We here at Pingdom have been talking about why we don’t see that many women in Open Source, and were actually about to investigate it further and possibly write a blog post about it.

However, when we started to actually look around we were happily surprised. There are lots of women involved in Open Source! For some reason men just seem to stick their nose out more and put themselves in positions where they are seen (and of course there are more of them).

That said, women do seem to be highly underrepresented in the Open Source community. A study from 2006, Flosspols report, indicates that about 1.5 % of the Open Source community is female compared to 28% in proprietary software.

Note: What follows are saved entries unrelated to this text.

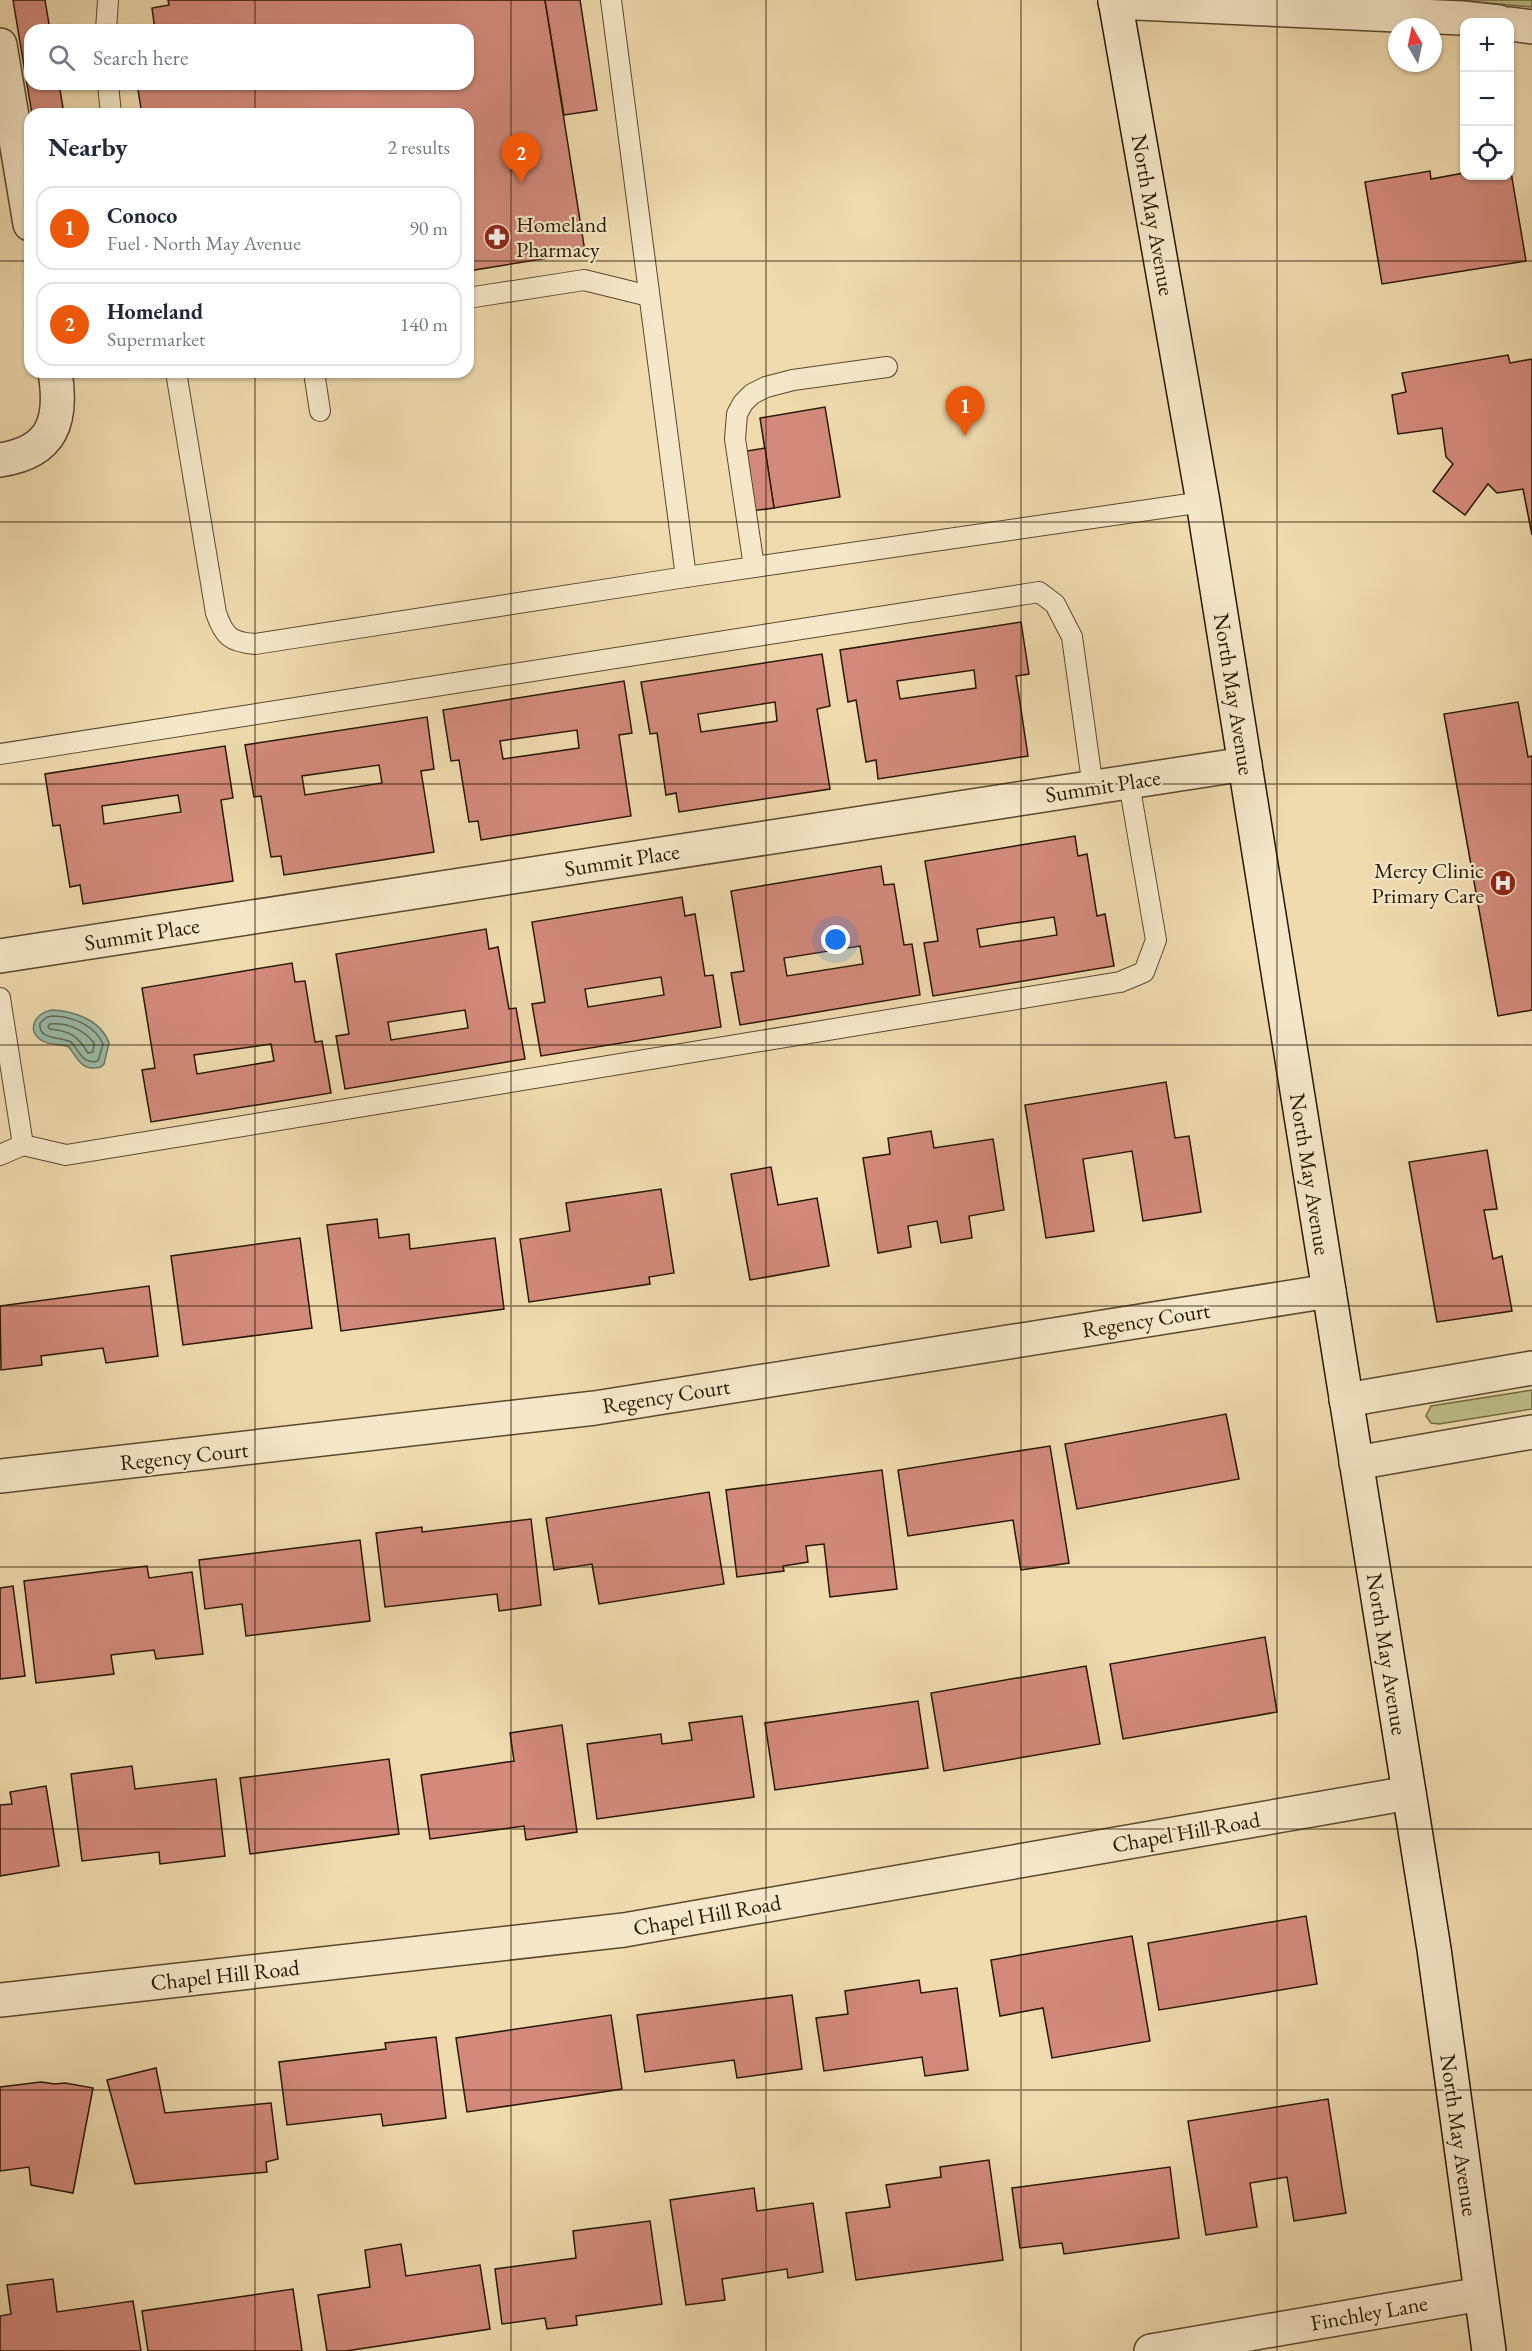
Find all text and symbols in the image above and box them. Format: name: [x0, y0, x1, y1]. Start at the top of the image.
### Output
north arrow: [1388, 18, 1442, 72]
map controls: [1460, 18, 1514, 180]
button: +: [1460, 18, 1514, 72]
search box: [24, 24, 474, 90]
icon: search: [45, 41, 78, 74]
text: Search here: [93, 43, 188, 72]
button: −: [1460, 72, 1514, 126]
button: locate: [1460, 126, 1514, 180]
text: Nearby: [48, 130, 128, 164]
street label: North May Avenue: [1125, 132, 1182, 298]
text: 2 results: [387, 134, 450, 160]
pin: 2: [502, 134, 540, 183]
text: Conoco: [107, 201, 177, 230]
place label: Homeland Pharmacy: [516, 210, 608, 264]
text: 1: [64, 215, 75, 241]
text: 90 m: [409, 215, 448, 241]
pharmacy icon: Homeland Pharmacy: [482, 222, 512, 252]
text: Fuel · North May Avenue: [107, 230, 301, 256]
text: Homeland: [107, 297, 203, 326]
text: 2: [64, 311, 75, 337]
text: 140 m: [400, 311, 448, 337]
text: Supermarket: [107, 326, 205, 352]
pin: 1: [946, 386, 984, 436]
street label: North May Avenue: [1207, 611, 1261, 777]
street label: Summit Place: [1043, 763, 1163, 809]
street label: Summit Place: [562, 837, 682, 883]
place label: Mercy Clinic Primary Care: [1372, 856, 1484, 910]
hospital icon: Mercy Clinic Primary Care: [1488, 868, 1518, 898]
street label: Summit Place: [82, 911, 202, 957]
your location: [821, 925, 850, 954]
street label: North May Avenue: [1283, 1091, 1337, 1257]
street label: Regency Court: [1080, 1296, 1212, 1344]
street label: Regency Court: [600, 1372, 732, 1420]
street label: Regency Court: [118, 1435, 250, 1477]
street label: North May Avenue: [1360, 1571, 1414, 1737]
street label: Chapel Hill Road: [1110, 1805, 1263, 1859]
street label: Chapel Hill Road: [631, 1888, 784, 1942]
street label: Chapel Hill Road: [149, 1953, 302, 1997]
street label: North May Avenue: [1433, 2052, 1485, 2218]
street label: Finchley Lane: [1308, 2288, 1430, 2338]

The Open Source community is large, though, so that 1.5% amounts to a fair share of women.

There are several different groups and websites devoted to just women and Open Source such as: LinuxChix , Apache Women, BSDChix, Debian Women, Fedora Women, GNOME Women, KDE Women, Ubuntu Women, PHP Women and Drupalchix.

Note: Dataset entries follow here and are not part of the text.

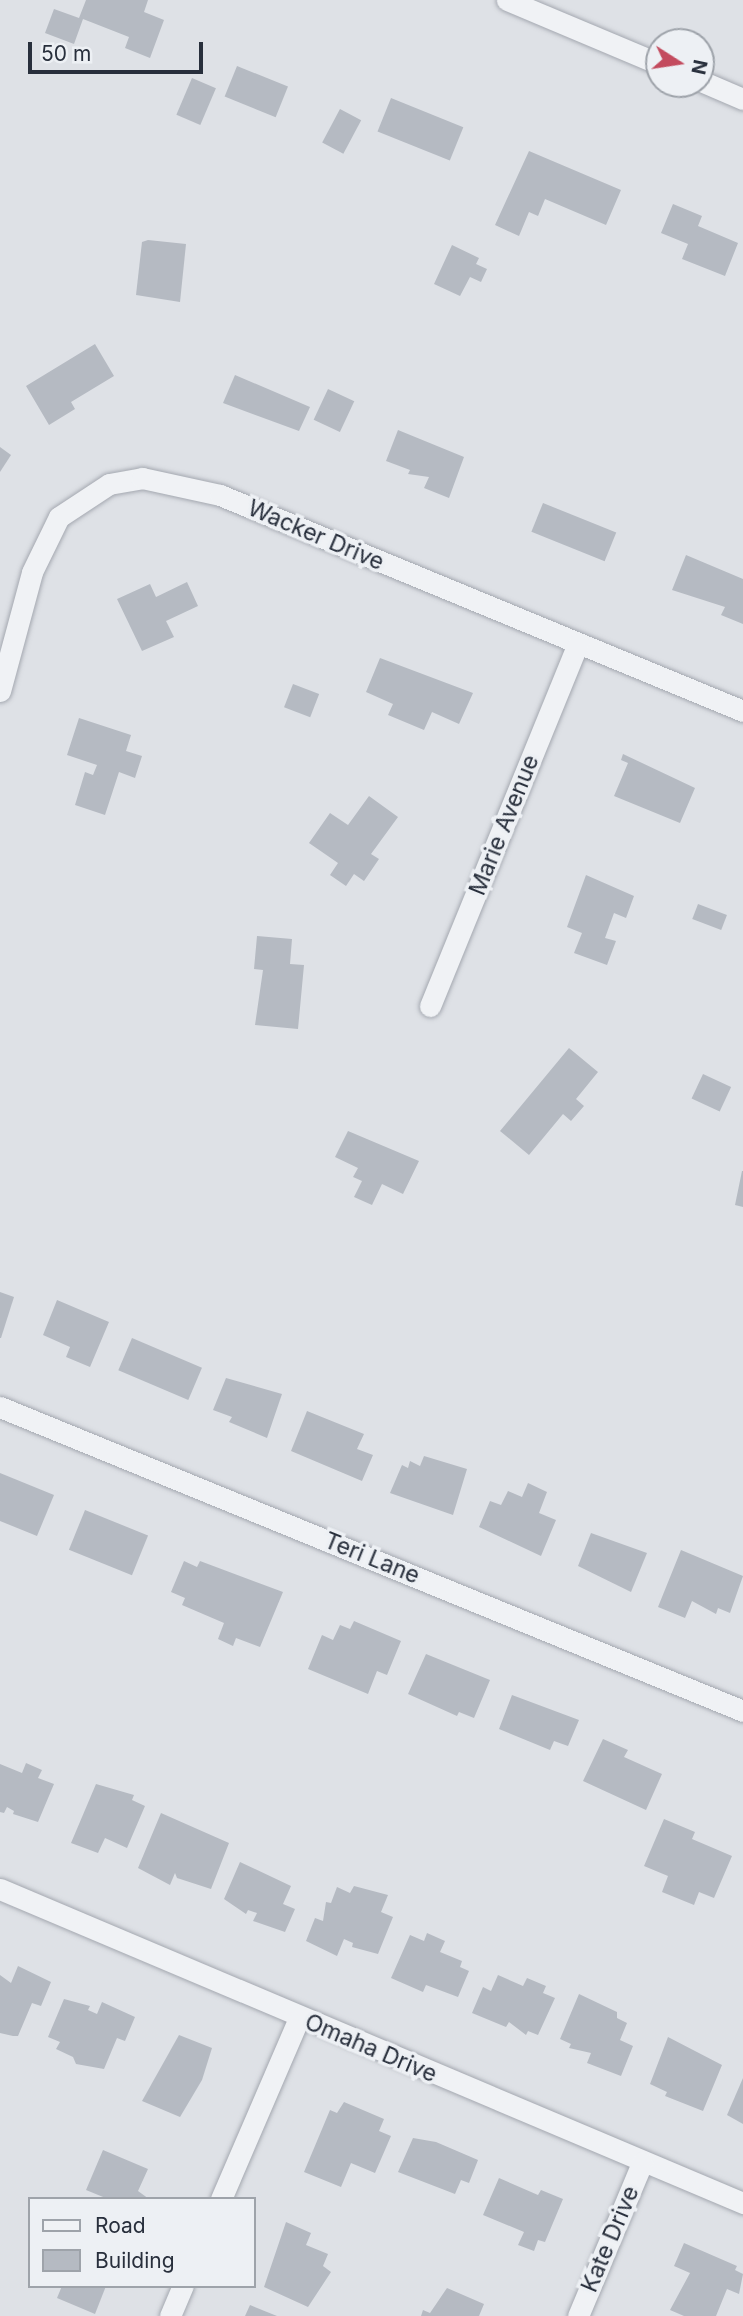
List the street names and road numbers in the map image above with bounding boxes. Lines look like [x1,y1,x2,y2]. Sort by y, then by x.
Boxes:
street label: Wacker Drive [244,494,388,576]
street label: Marie Avenue [463,751,545,899]
street label: Teri Lane [320,1526,424,1590]
street label: Omaha Drive [301,2008,441,2088]
street label: Kate Drive [575,2182,645,2296]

This post is our contribution to the community to highlight some of the women in Open Source and to hopefully engage other women to join.

Mitchell Baker

Included in Time magazine’s annual list of the 100 most influential people in the world in 2005. She is the Chairman of the Mozilla Foundation and Chairman and former CEO of Mozilla Corporation, the company that coordinates the development of Firefox and the Thunderbird email client.

Danese Cooper

Danese Cooper is an advocate of open source software and sits on the board of the Open Source Initiative. Previously she has worked at Sun where she created and managed the Open Source Programs Office among other things.

Kim Polese

Kim Polese is the CEO of SpikeSource, a provider of business-ready Open Source solutions. Previously she has spent seven years with Sun working as a Java product manager, and also acted as the president and CEO of Marimba during the dot-com era. She was included in Time magazine’s list of “The 25 Most Influential Americans” in 1997.

Margo I. Seltzer

Margo Seltzer was the CTO of Sleepycat Software prior to the acquisition by Oracle in 2006. She was the lead author of the BSD-LFS paper and is a director of the USENIX association while continuing to serve as an architect on the Oracle Berkeley database team.

Stormy Peters

Stormy Peters is a co-founder of the non-profit GNOME Foundation and frequently speaks about Open Source at major conferences. Stormy has also addressed the United Nations, the European Union and various U.S. state governments regarding Open Source software.

Mena Grabowski Trott

Mena Trott is the president and co-founder of the company Six Apart, creators of Movable Type and TypePad. She was named one of the People of the Year by PC Magazine in 2004.

Val Henson

Val Henson has worked at companies such as Intel, IBM and Sun. She is a specialist in file systems and was a key developer and architect for ZFS at Sun and is currently developing chunkfs, a new Linux file system.

Máirín Duffy

Máirín Duffy is a senior interaction designer with Red Hat and is the team lead of the Fedora art team. She is also involved in the GNOME project where she is working on the GNOME marketing team and has developed the GNOME brand book.

Allison Randal

Allison is the president of the Perl Foundation. She is a key figure in the Perl community and has been active in the Perl 6 design process since the start as a project manager as well as contributing code and design.

More women in Open Source

As you can imagine, we simply don’t have enough room in this blog to post about every woman in Open Source, but here are a few more examples of women who have made their mark in Open Source:

This list is of course nowhere near complete and is based on mentions in articles, blogs, mailing lists, etc.

A special thanks to ITtoolbox which had a blog post called Top 10 Girl Geeks in 2006 which acted as a starting point for this list.

We hope that this post has helped highlight some of the women in Open Source, and the fact that there actually are lots of talented women working with Open Source even though they often act behind the scenes.